▶ [Data for review]
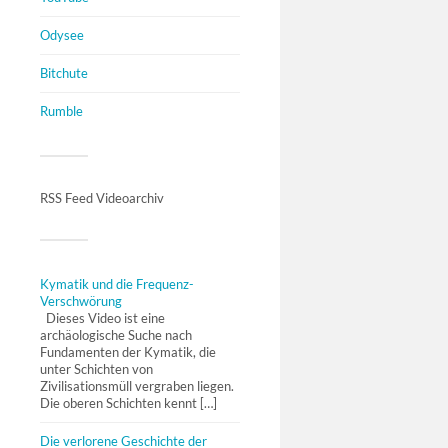
Odysee
Bitchute
Rumble
RSS Feed Videoarchiv
Kymatik und die Frequenz-
Verschwörung
Dieses Video ist eine
archäologische Suche nach
Fundamenten der Kymatik, die
unter Schichten von
Zivilisationsmüll vergraben liegen.
Die oberen Schichten kennt […]
Die verlorene Geschichte der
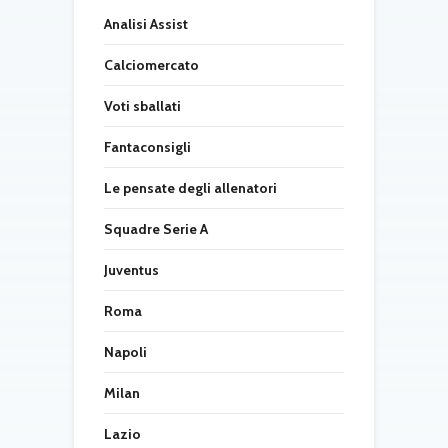
Analisi Assist
Calciomercato
Voti sballati
Fantaconsigli
Le pensate degli allenatori
Squadre Serie A
Juventus
Roma
Napoli
Milan
Lazio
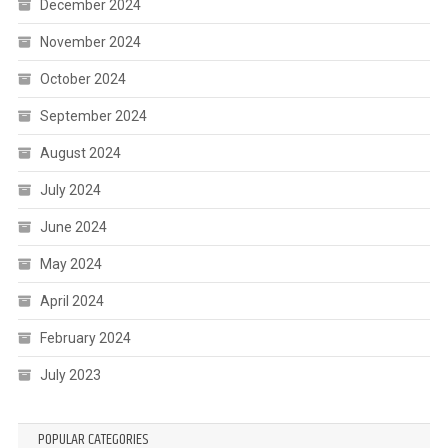
December 2024
November 2024
October 2024
September 2024
August 2024
July 2024
June 2024
May 2024
April 2024
February 2024
July 2023
POPULAR CATEGORIES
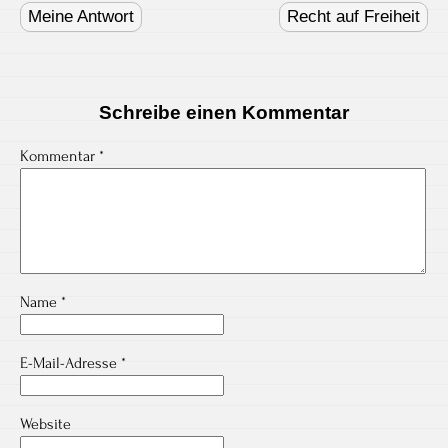
navigation
Meine Antwort
Recht auf Freiheit
Schreibe einen Kommentar
Kommentar
*
Name
*
E-Mail-Adresse
*
Website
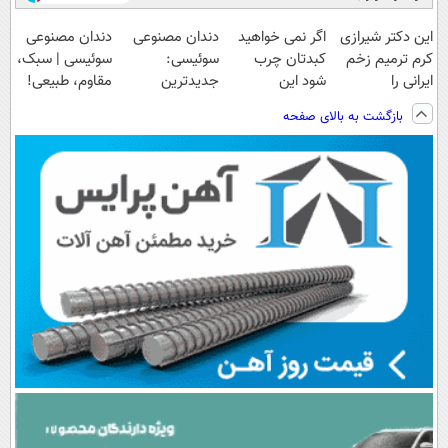
این دکتر شیرازی
اگر نمی خواهید
دندان مصنوعی
دندان مصنوعی
کرم ترمیم زخم
کبدتان چرب
سوئیسی:
سوئیسی | سبک،
ایرانی را
شود این
جدیدترین
مقاوم، طبیعی!
ساخت!!!
نوشیدنی خوش
فناوری اروپا،
ویزیت
بازگشت به بالای صفحه
طعم را بنوشید
سبک و مقاوم |
رایگان+پرداخت
پرداخت قسطی
اقساطی😍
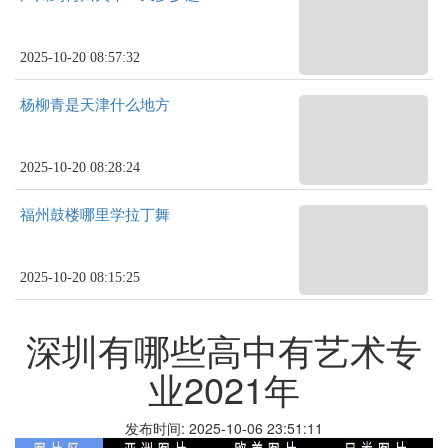
2025-10-20 08:57:32
杨柳青是天津什么地方
2025-10-20 08:28:24
福州鼓楼哪里学拉丁舞
2025-10-20 08:15:25
深圳有哪些高中有艺术专
业2021年
发布时间: 2025-10-06 23:51:11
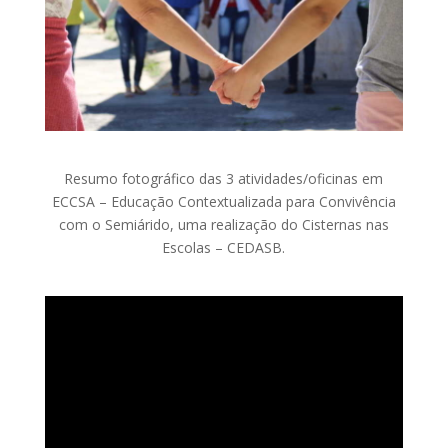
Resumo fotográfico das 3 atividades/oficinas em
ECCSA – Educação Contextualizada para Convivência
com o Semiárido, uma realização do Cisternas nas
Escolas – CEDASB.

▶ [Problem] Reproduce the text of the data above with "Calciomercato" changed to "Mercato" and nothing else altered, and omit the pictures.

▶ [Result of this task]
Odysee
Bitchute
Rumble
RSS Feed Videoarchiv
Kymatik und die Frequenz-
Verschwörung
Dieses Video ist eine
archäologische Suche nach
Fundamenten der Kymatik, die
unter Schichten von
Zivilisationsmüll vergraben liegen.
Die oberen Schichten kennt […]
Die verlorene Geschichte der
Analisi Assist
Mercato
Voti sballati
Fantaconsigli
Le pensate degli allenatori
Squadre Serie A
Juventus
Roma
Napoli
Milan
Lazio
December 2024
November 2024
October 2024
September 2024
August 2024
July 2024
June 2024
May 2024
April 2024
February 2024
July 2023
POPULAR CATEGORIES
navigation
Meine Antwort
Recht auf Freiheit
Schreibe einen Kommentar
Kommentar
*
Name
*
E-Mail-Adresse
*
Website
این دکتر شیرازی
اگر نمی خواهید
دندان مصنوعی
دندان مصنوعی
کرم ترمیم زخم
کبدتان چرب
سوئیسی:
سوئیسی | سبک،
ایرانی را
شود این
جدیدترین
مقاوم، طبیعی!
ساخت!!!
نوشیدنی خوش
فناوری اروپا،
ویزیت
بازگشت به بالای صفحه
طعم را بنوشید
سبک و مقاوم |
رایگان+پرداخت
پرداخت قسطی
اقساطی😍
2025-10-20 08:57:32
杨柳青是天津什么地方
2025-10-20 08:28:24
福州鼓楼哪里学拉丁舞
2025-10-20 08:15:25
深圳有哪些高中有艺术专
业2021年
发布时间: 2025-10-06 23:51:11
Resumo fotográfico das 3 atividades/oficinas em
ECCSA – Educação Contextualizada para Convivência
com o Semiárido, uma realização do Cisternas nas
Escolas – CEDASB.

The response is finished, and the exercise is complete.